§ TASK TO COMPLETE
Output everything in the data exactly, leaving the pictures out.

§ DATA FOR PROCESSING

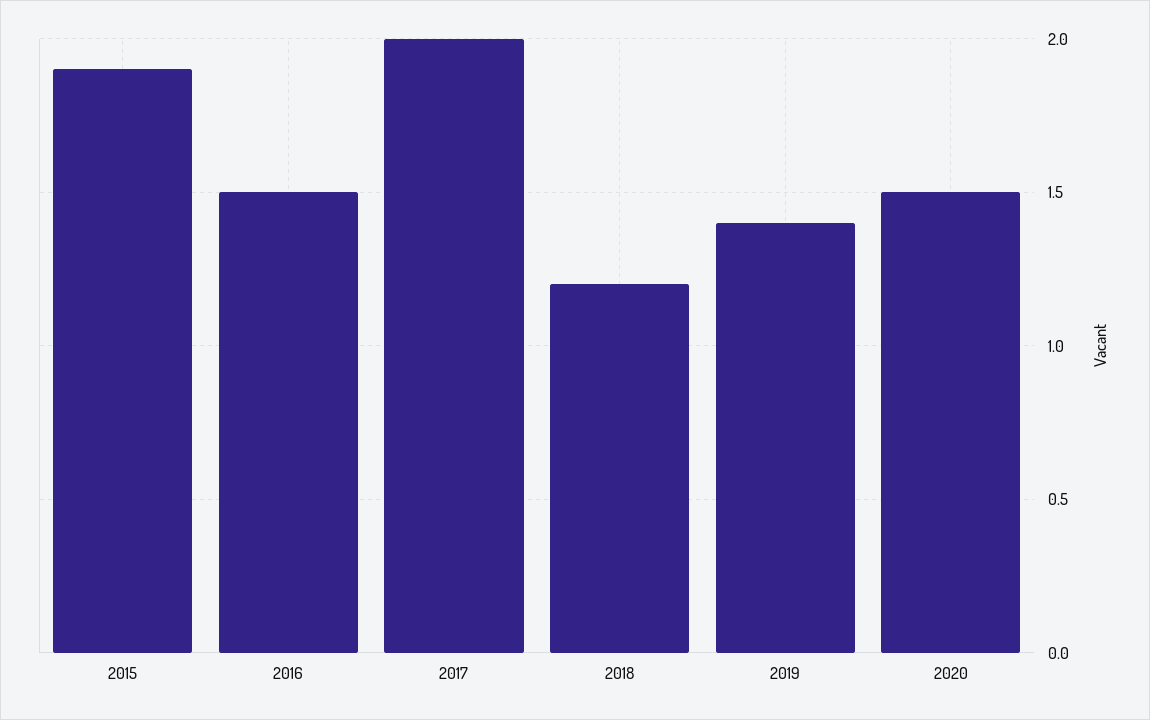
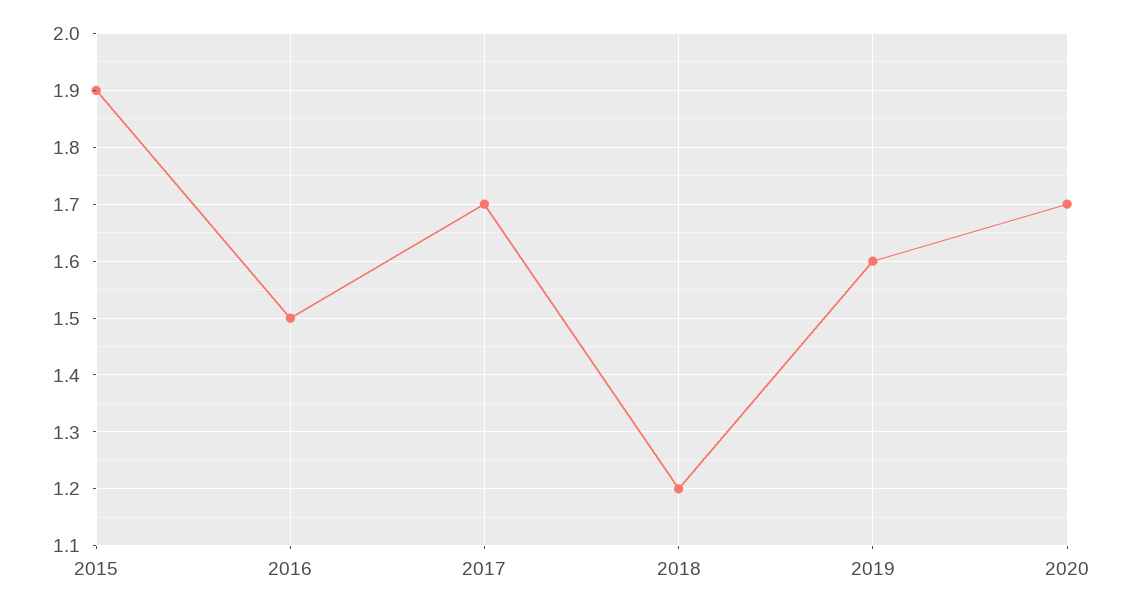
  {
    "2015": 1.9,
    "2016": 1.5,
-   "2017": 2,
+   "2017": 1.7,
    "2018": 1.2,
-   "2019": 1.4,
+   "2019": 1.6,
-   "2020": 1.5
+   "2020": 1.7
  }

§ RESPONSE FOR THIS EXERCISE
  {
    "2015": 1.9,
    "2016": 1.5,
-   "2017": 2,
+   "2017": 1.7,
    "2018": 1.2,
-   "2019": 1.4,
+   "2019": 1.6,
-   "2020": 1.5
+   "2020": 1.7
  }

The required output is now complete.